After the show, we left the stage all abuzz in energy and confusion. We formed a circle to compare and contrast.
“What the heck happened? Why did you go off script?” I asked Jamie as we huddled together.
“Did you tell Jerry that you were trying to steal him back!?” She asked with concern.
“No, Jesus No!? I said shocked.
“Well, that’s what the producer told me while you were on stage. I couldn’t hear what you were saying! So they were relaying everything that you said. At first I thought, there is no way she would say that?! But they kept riling me up!”
“Oh shit?! They totally played us, man! They instigated the shit out of this!” I said awestruck, pissed and impressed.
We swept ourselves up and out of there and into the Chicago streets to reconnect, resolve and make a few more memories that night. It took a few hours to ensure that Jamie felt on solid ground again. We were now more aware of her sensitivities and it seemed callous not to recognize that.
The epilogue:
I can’t say for sure if our involvement in the show was the catalyst for the eventual demise of our triangle.
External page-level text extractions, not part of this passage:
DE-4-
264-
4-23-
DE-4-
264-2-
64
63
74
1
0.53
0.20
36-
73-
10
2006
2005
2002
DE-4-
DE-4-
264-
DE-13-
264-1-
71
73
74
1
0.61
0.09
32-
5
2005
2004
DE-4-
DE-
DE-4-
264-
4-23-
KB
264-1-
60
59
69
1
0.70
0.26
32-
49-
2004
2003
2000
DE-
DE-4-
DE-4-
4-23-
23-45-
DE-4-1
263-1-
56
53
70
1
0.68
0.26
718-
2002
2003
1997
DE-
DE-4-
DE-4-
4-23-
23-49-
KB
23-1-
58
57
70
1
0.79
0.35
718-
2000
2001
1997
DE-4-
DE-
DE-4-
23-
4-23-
It was in the cards anyway. I think Jamie and I just matured and sought our own paths of deeper connections. When Jamie and I reunited a few times down the road, we had other experiences and relationships to bond over. If anything, the Springer experience lent itself to laugh filled nostalgia. Nick and I circled around over the years too, but our orbits were further apart each time and the spark had faded with each turn. I wish him well. It was fun while it lasted.
So Jaime and I grew out and away from under Nick’s spell and almost a decade later, I was the lone witness at her 2004 courthouse elopement to her husband Rob. When she moved to Brooklyn, we spent many years together as good neighbors. She even honored me by appointing me the godmother for her daughter. Even though we’ve all moved to different corners of the country, Jamie and I touch base and our conversations typically run deep. We were on the Jerry Springer show and survived. We don’t talk about the weather, y’all.




An excellent exposition, which is standard issue for Lolla Belle. So fun!